=== PROMPT ===
Translate into French the following sentence from the account of the defense of Bastogne: "We had about three hours notice to mount up and move out to defend Bastogne."

(SOURCE PASSAGE)

I had been wounded twice during a bayonet attack in Normandy, so I spent some time in the 216th General Hospital in Coventry, England, and rejoined the division on 13 July. We parachuted into Holland on September 17. When the Germans attacked through the Ardennes we were in a “rest area”—getting replacements, putting our gear back together, and repairing our machine guns, mo
rtars, and other crew-served weapons.
We had about three hours notice to mount up and move out to defend Bastogne. There were seven roads and one railroad that went through the city—like the spokes of a wagon wheel. The Germans had to have Bastogne to move their tanks, fuel, men, equipment, artillery, and supplies forward and to bring their wounded back into Germany.
The Panzer units that attacked us the morning after we arrived had Mark IVs, a small Tiger tank, and some of the “Royal” Tigers—their biggest—and of course all sorts of assault guns, half-tracks, and wheeled vehicles. We already knew to let the tanks go by and then pop up and shoot off the infantry. We had four TDs—Tank Destroyers—that were mounted with 90s, from the 705th Tank Battalion. They could knock out a Tiger with that 90 mm gun at close range.

(End SOURCE PASSAGE)
(DATASET EXCERPTS)

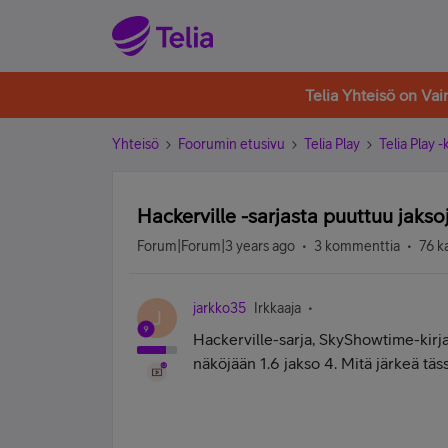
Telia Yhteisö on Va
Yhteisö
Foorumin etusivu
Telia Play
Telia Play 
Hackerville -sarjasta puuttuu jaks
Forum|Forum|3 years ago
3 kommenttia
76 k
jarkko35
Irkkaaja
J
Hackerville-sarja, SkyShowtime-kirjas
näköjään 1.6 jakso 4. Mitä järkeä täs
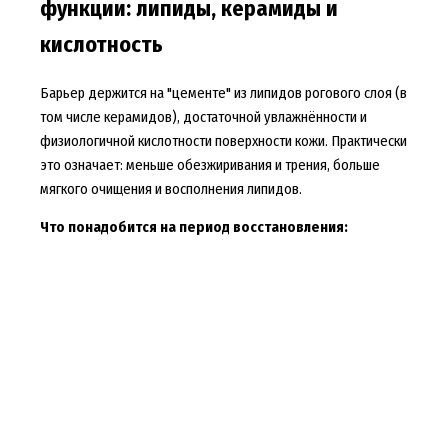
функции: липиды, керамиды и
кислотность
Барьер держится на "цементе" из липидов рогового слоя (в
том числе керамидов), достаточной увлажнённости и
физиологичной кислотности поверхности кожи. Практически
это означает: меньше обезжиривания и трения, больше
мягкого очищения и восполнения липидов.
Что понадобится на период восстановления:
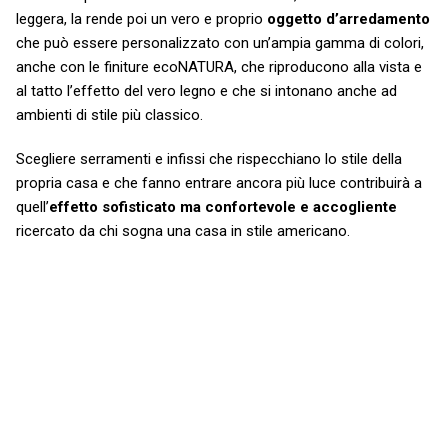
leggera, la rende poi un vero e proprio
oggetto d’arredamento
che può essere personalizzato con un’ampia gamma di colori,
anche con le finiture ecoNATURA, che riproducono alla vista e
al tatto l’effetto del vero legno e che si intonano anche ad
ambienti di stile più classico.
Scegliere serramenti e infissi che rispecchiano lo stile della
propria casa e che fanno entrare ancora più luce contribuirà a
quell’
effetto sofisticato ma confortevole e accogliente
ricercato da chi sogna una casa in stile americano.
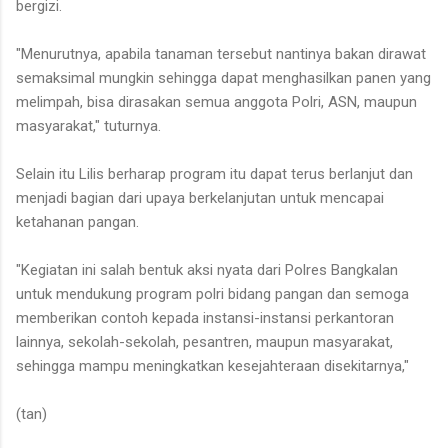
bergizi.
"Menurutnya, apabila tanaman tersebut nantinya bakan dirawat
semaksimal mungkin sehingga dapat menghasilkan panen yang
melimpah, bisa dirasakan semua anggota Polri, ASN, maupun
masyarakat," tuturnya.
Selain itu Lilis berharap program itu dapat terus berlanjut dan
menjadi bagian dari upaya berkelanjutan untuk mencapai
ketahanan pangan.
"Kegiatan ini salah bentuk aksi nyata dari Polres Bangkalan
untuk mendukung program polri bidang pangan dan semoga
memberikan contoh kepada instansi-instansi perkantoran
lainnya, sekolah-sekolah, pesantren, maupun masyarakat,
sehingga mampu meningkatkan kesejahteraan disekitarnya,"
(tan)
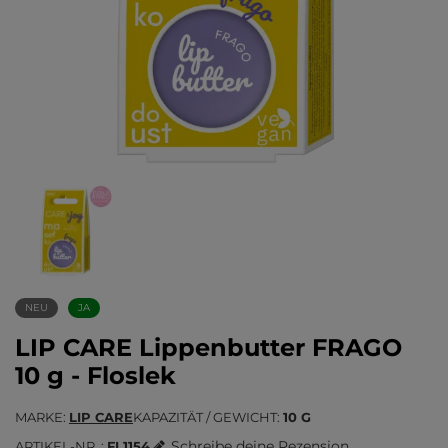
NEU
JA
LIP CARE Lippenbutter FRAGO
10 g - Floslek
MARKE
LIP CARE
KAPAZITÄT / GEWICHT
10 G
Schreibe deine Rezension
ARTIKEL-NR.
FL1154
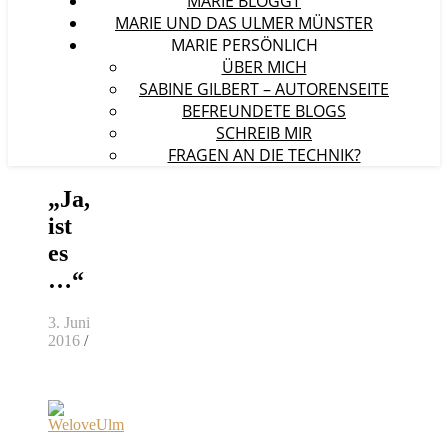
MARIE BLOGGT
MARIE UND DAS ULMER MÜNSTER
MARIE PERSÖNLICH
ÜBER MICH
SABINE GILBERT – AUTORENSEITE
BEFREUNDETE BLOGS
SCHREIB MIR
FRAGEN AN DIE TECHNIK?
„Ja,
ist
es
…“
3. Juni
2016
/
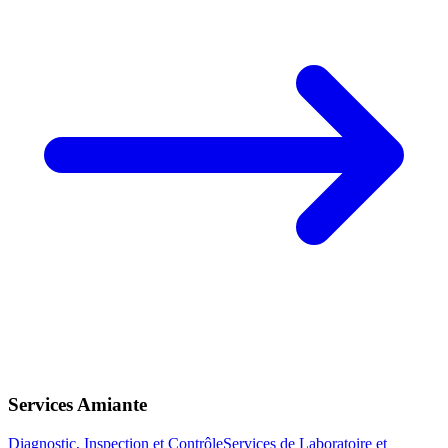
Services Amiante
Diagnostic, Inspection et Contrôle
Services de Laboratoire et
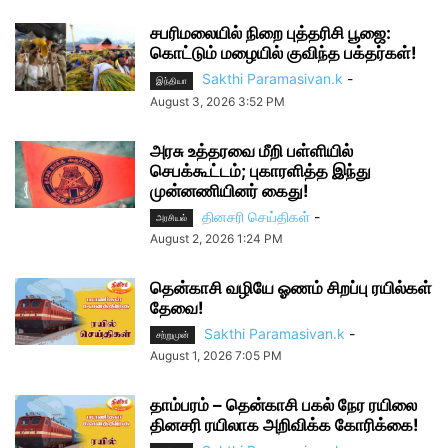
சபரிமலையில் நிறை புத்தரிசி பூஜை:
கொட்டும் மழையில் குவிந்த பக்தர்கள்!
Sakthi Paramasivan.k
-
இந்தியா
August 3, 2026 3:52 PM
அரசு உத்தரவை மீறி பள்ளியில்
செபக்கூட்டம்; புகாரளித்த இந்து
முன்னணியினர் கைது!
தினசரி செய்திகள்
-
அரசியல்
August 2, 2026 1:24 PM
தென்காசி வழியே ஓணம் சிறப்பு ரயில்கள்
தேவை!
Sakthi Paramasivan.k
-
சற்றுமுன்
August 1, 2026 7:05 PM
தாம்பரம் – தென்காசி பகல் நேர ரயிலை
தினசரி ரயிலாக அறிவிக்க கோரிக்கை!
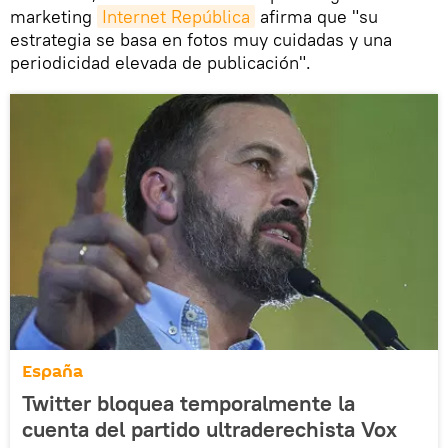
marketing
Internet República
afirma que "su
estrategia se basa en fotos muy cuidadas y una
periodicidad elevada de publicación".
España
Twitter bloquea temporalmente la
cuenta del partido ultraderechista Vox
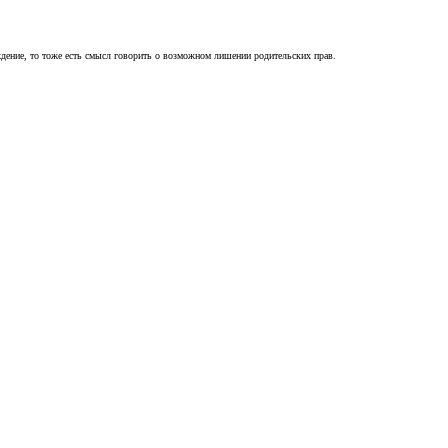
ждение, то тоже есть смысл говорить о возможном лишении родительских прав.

(End DATASET EXCERPTS)
(DATASET EXCERPTS)

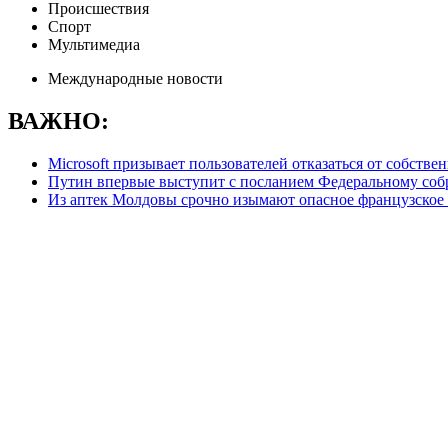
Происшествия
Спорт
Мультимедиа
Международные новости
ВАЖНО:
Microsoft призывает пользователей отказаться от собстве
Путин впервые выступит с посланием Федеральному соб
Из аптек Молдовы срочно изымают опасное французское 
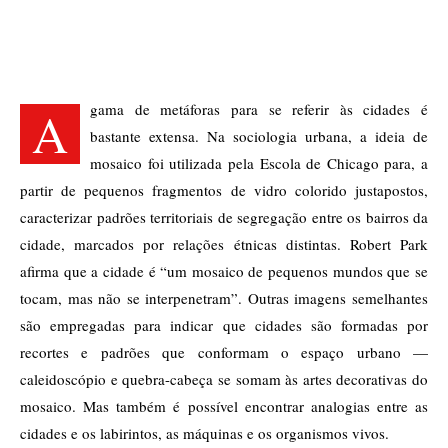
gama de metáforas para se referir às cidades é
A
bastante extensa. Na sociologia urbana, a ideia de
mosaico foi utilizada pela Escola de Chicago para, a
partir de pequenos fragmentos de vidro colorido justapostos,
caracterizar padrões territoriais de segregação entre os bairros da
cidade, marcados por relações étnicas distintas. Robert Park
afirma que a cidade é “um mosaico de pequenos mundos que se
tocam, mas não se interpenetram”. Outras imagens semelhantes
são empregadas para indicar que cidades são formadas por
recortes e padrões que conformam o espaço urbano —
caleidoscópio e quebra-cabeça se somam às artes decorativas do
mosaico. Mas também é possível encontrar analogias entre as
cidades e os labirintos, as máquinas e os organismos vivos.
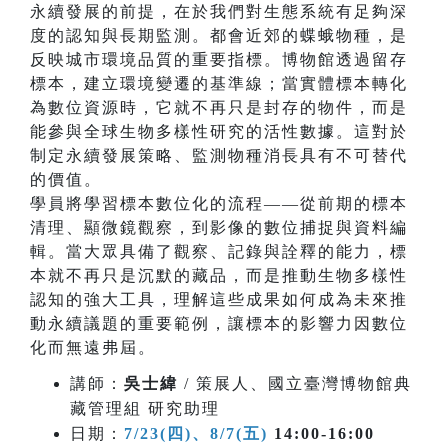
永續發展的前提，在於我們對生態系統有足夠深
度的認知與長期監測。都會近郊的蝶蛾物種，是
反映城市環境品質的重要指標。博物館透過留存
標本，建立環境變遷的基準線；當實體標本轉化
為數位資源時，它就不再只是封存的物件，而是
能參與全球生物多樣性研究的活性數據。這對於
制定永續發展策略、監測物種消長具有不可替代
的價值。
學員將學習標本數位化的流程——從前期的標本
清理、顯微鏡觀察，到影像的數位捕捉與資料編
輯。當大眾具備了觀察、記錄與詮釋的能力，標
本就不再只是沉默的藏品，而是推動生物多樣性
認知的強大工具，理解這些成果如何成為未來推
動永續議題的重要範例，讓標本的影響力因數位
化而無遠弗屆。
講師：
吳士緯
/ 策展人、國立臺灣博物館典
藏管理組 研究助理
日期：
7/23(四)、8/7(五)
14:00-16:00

(End DATASET EXCERPTS)
(DATASET EXCERPTS)

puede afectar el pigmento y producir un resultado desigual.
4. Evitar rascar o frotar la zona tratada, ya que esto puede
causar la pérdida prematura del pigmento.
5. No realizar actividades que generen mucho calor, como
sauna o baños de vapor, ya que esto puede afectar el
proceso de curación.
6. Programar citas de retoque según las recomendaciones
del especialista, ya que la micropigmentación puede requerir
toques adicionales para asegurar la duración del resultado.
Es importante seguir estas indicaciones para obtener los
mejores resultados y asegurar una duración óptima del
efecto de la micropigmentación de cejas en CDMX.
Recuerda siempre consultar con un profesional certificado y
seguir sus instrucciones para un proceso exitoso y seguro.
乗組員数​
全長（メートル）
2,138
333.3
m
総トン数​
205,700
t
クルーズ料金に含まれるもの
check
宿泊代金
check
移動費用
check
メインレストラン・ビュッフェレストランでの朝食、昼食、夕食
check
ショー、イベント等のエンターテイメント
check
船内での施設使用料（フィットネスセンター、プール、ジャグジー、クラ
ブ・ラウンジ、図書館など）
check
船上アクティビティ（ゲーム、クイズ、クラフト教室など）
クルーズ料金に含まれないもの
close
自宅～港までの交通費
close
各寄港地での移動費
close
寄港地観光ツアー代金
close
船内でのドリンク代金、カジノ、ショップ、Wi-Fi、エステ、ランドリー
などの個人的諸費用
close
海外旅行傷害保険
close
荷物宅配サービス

(End DATASET EXCERPTS)

=== ANSWER FOR THIS EXERCISE ===
Nous avons eu environ trois heures de préavis pour embarquer et partir défendre Bastogne.